Operational implementation: Every agent carries a machine-readable contract: tool manifest (what it can do), behavioral distribution specification (how its outputs are expected to be distributed), precondition list (what must be true before it runs), and composition violation definition (what constitutes a violation when this agent's output feeds the next).
What it prevents: The Flash Crash pattern. Individually correct agents producing collectively wrong outputs. Cascade amplification through unchecked multi-agent pipelines. The 3x to 15x cost multiplier on initial errors.
Diagnostic question: Do your agents carry behavioral specifications? Are composition violations detectable between pipeline stages? If agent A's output feeds agent B, does B's contract include preconditions on A's output distribution?
The policy and context layers that govern the field's behavior drift over time. Continuous testing of these layers is the mechanism by which drift is detected before it produces incidents.
Operational implementation: A four-tier testing framework.
Tier A: Deterministic policy checks on every modification. If the policy layer changes, the checks run automatically before the change takes effect.
Tier B: Regression tests on critical behaviors. Run on a defined schedule. Designed to catch drift in outputs that are not caught by Tier A policy checks.
Tier C: Invariant assertion monitoring in production. Continuous monitoring that defined invariants (things that should always or never be true) are maintained.
Tier D: Semantic drift monitoring over time. Statistical monitoring of output distributions to detect slow drift that no single test would catch.
What it prevents: Governance Theater signal #1 (perfect validation coverage, unchanged incident rate). Policy layers that exist but have never been tested. Context configurations that have drifted from their specification without anyone noticing.
Diagnostic question: Are your policy and context layers version-controlled? Do you have any automated tests on them?
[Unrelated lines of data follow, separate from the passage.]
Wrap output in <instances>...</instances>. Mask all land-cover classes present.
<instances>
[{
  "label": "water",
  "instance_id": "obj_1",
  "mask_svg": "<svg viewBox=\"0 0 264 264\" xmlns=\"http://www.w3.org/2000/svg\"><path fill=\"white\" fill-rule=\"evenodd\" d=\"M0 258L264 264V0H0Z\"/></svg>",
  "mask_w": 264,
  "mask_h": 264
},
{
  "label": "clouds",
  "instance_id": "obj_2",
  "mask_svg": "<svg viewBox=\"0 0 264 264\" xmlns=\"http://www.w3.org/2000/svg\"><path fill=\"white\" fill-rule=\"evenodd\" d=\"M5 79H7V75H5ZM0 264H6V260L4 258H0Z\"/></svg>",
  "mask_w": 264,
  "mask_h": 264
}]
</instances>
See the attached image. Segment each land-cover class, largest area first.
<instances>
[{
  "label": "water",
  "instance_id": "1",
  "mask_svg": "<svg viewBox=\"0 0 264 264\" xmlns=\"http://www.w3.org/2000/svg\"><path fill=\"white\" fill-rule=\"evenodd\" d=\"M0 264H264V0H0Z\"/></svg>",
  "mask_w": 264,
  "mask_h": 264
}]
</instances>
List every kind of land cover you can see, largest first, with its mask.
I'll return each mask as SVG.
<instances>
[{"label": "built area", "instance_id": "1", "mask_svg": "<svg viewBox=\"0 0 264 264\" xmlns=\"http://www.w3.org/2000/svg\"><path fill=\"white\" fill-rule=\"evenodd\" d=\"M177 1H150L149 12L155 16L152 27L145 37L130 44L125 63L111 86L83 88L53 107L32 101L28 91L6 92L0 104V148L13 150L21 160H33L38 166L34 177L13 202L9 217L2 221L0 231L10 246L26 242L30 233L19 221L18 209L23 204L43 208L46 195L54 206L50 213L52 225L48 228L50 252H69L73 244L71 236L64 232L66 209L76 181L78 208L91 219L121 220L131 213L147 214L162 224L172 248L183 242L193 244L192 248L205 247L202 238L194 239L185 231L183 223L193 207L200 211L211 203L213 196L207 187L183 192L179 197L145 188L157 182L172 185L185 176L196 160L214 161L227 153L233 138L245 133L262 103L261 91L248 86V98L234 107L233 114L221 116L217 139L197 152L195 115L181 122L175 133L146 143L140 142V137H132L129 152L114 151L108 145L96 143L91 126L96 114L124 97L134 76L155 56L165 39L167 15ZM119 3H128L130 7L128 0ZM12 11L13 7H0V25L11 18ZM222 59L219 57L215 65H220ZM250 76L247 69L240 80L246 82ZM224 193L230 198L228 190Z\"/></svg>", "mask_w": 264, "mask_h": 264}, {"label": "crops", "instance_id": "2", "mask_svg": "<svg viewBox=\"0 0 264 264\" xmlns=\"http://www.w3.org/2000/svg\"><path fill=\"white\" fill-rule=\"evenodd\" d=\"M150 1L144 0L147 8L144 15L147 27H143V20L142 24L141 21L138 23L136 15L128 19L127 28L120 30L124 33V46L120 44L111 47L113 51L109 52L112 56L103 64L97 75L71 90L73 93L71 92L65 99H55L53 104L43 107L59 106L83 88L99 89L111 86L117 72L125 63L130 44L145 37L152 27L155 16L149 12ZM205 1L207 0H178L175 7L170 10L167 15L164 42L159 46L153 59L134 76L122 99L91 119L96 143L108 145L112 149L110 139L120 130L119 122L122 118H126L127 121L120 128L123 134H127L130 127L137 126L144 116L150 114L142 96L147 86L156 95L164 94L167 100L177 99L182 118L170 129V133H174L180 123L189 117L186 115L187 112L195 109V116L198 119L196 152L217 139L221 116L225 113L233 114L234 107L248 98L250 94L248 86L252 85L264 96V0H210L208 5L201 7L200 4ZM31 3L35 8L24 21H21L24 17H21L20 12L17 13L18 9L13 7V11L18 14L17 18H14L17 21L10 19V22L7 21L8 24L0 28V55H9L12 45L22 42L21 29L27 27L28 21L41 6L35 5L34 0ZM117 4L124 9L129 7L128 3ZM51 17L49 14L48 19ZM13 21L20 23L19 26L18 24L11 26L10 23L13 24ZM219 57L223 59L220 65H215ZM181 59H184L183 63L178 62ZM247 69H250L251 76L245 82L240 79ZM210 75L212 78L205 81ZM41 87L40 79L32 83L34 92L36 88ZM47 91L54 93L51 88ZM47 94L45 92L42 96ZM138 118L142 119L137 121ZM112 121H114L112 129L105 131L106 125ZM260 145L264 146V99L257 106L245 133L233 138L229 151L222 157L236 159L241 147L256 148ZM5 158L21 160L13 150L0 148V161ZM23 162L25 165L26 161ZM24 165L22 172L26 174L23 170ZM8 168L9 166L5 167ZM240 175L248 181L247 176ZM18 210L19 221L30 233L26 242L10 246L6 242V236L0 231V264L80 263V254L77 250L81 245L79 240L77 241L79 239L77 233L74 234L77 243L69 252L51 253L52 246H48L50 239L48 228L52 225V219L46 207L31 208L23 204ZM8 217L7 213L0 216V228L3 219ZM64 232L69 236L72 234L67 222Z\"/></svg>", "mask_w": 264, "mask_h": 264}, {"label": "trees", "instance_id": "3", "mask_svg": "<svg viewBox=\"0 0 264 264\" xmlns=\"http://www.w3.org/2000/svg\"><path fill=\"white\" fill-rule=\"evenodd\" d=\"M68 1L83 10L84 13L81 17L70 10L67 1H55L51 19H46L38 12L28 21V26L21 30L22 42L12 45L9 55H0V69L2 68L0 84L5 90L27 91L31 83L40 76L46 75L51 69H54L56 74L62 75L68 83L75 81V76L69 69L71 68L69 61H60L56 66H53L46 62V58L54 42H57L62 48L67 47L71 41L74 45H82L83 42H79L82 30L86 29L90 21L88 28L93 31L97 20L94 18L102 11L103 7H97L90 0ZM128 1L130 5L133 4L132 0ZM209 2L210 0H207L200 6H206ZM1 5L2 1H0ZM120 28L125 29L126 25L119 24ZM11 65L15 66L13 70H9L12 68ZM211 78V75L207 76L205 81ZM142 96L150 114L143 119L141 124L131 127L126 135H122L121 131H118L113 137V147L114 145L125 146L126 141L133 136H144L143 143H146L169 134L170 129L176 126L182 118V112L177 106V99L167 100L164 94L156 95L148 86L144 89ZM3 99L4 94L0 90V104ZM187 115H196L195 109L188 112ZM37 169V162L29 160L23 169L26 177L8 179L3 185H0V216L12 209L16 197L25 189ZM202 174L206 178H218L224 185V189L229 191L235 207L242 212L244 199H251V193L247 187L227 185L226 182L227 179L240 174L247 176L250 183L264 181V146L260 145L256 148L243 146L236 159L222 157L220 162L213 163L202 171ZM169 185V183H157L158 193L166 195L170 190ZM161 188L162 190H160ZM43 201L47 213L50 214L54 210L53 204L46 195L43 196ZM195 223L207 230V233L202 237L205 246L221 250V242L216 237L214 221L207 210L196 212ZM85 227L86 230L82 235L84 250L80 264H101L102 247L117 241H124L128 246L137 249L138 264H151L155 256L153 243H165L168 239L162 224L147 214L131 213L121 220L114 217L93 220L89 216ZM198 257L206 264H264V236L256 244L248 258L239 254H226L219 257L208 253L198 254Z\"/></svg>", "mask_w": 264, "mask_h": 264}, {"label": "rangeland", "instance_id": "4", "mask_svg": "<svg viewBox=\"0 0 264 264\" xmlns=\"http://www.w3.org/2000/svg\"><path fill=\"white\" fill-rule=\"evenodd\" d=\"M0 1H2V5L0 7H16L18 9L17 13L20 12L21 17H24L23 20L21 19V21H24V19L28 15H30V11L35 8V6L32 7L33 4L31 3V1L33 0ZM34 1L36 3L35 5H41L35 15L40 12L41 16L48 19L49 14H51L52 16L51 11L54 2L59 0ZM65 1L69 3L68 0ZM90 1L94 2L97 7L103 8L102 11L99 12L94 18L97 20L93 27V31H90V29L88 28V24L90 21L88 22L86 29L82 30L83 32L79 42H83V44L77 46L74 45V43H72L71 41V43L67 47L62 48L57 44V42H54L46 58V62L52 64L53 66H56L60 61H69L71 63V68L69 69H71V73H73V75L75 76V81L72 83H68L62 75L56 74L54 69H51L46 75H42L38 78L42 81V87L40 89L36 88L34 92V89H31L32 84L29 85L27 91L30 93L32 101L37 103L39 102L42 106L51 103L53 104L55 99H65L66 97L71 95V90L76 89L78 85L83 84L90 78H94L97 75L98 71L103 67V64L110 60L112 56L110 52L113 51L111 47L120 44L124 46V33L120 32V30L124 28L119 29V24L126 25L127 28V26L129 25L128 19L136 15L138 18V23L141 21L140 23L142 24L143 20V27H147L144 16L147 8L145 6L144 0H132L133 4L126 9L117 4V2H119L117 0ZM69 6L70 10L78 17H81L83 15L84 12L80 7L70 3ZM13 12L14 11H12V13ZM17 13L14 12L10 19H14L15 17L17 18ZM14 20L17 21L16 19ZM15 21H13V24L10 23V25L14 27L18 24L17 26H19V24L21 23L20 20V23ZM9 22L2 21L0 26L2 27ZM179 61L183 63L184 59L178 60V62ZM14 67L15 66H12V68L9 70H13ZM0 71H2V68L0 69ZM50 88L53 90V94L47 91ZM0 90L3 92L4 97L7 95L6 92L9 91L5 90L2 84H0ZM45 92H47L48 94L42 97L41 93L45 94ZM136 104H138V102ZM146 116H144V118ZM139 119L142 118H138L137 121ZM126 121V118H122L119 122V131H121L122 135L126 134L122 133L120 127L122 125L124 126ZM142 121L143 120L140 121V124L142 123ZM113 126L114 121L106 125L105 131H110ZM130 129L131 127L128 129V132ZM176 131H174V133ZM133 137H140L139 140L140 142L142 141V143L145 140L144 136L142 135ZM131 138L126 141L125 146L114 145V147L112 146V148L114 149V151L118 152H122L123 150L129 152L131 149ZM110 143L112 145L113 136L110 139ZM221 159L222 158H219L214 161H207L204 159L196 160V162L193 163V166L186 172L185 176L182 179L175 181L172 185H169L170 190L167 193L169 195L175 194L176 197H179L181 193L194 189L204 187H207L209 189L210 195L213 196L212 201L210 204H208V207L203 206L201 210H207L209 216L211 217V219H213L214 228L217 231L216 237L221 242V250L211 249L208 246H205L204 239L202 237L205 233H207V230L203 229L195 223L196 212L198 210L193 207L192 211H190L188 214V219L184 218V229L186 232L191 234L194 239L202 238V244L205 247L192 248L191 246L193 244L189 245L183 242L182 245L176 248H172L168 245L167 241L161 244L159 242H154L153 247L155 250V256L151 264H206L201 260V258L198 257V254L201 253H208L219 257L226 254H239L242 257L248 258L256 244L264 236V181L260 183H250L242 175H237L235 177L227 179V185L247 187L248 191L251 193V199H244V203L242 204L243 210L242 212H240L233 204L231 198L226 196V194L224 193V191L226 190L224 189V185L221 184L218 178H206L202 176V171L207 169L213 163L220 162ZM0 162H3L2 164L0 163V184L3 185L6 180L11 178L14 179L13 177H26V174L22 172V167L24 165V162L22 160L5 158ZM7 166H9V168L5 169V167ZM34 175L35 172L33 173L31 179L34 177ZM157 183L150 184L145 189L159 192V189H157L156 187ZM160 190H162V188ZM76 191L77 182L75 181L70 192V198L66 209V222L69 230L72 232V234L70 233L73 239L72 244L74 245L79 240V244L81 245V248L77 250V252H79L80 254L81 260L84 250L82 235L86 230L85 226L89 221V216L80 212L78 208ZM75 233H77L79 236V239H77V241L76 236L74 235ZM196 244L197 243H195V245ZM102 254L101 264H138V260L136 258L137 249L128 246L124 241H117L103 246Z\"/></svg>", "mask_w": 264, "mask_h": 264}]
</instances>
When was the last time a test caught a drift before it produced an incident?
The meaning of what the field produces (semantic authority) and the mechanism by which it produces it (execution authority) must be structurally separated with defined escalation paths.
Operational implementation: Two roles.
The Context Steward (or CDO) owns the semantic accuracy of what AI systems produce. They define what the system should mean, what contexts are valid, what constitutes a semantically correct output. They have authority over the content layer.
The Cognitive Reliability Engineer (CRE) owns the execution integrity of how AI systems produce it. They maintain the infrastructure, the pipelines, the testing framework, the monitoring. They have emergency halt authority.
These two roles have separate reporting lines. When they disagree, an escalation architecture resolves the dispute. Without this separation, semantic authority defaults to the engineering team (who optimize for shipping) and governance becomes an afterthought.
What it prevents: Governance Theater signals #5 and #7 (divergent context definitions, model updates deploying without governance review). The organizational pattern where the team building the system is also the team governing it.
Diagnostic question: In your organization, who owns the semantic accuracy of AI outputs? Is it the same person or team that owns the execution infrastructure? If they disagree, what happens?
The four primitives are not independent. They form a governance architecture:
Primitive 1 (Bounded Verifiability Latency) determines WHERE validation happens in the pipeline. Primitive 2 (Explicit Compositional Contracts) determines WHAT is validated at each stage. Primitive 3 (Continuous Deterministic Layer Regression) determines HOW the validation rules themselves are maintained. Primitive 4 (Dual Ownership) determines WHO has authority to make governance decisions when the primitives surface a problem.
Together they constitute the minimum viable governance infrastructure. Remove any one and a specific class of failure becomes structurally predictable. The Bainbridge Warning is the diagnostic that identifies which primitives are absent and what failures their absence predicts.